Der Berufung wird nicht Folge gegeben.
Die Kosten des Berufungsverfahrens sind weitere Verfahrenskosten.
Die ordentliche Revision ist nicht zulässig.
Entscheidungsgründe:
Die Klägerin begehrte zuletzt den Zuspruch von EUR 690.883,16 samt Zinsen und brachte dazu – soweit für das Berufungsverfahren von Relevanz - vor, sie sei seit 1992/1993 für das Gebiet Waldviertel und nördliches Mühlviertel und seit 1.11.2011 zusätzlich für die Region Mostviertel Vertriebspartnerin der Beklagten gewesen.

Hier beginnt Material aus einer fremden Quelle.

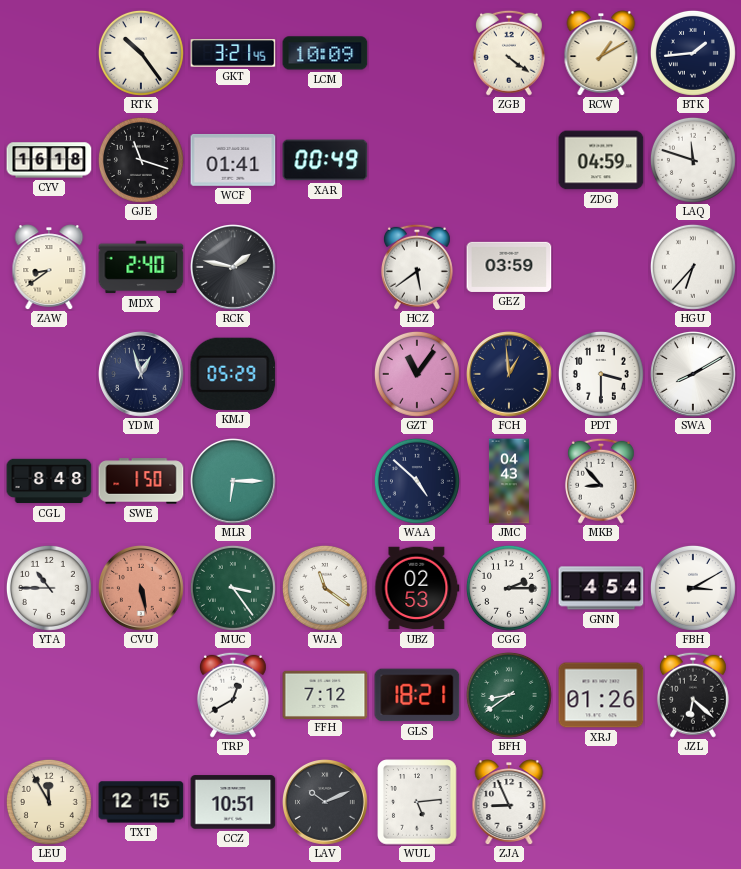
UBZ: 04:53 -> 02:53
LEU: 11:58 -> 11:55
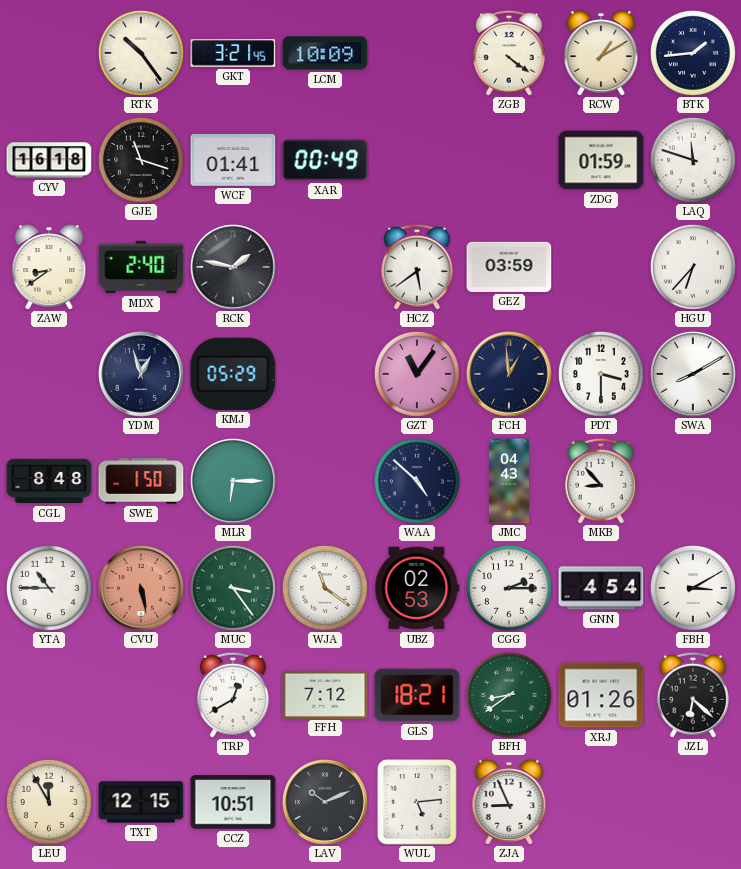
ZDG: 04:59 -> 01:59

Der Vertrieb habe insbesondere die Marken ** und ** an Kunden der Gastronomie, des Großverbraucherbereiches sowie (teilweise) der Nahversorgung betroffen und sei auf Grundlage einer zwischen den Parteien abgeschlossenen Perfect Service Package-Vertriebspartner-Vereinbarung („PSP Vereinbarung“) erfolgt. Die PSP-Vereinbarung in der Fassung vom 8.9./14.9.2003 sei unter ausdrücklicher Aufrechterhaltung des ursprünglichen Vertrages um die Zusatzvereinbarung vom 12.9./27.9.2016 ergänzt worden. In Folge sei von den Parteien mit 7.1./29.8.2019 eine damit inhaltlich nahezu idente Neukodifikation des Vertragsverhältnisses vorgenommen worden.
Gemäß Punkt XIV. der PSP Vereinbarung gehe das Vertragsverhältnis automatisch auf den jeweiligen Rechtsnachfolger über. Die Beklagte habe sich jedoch auch mit 3.9.2013 ausdrücklich mit der Übertragung des Vertragsverhältnisses von der C* e.U. auf die Klägerin einverstanden erklärt. Die Beklagte habe nie darauf bestanden, dass C* alleinvertretungsbefugter Geschäftsführer der Klägerin sein müsse. C* habe auch nie völlig freie Hand bei der Unternehmensführung gehabt.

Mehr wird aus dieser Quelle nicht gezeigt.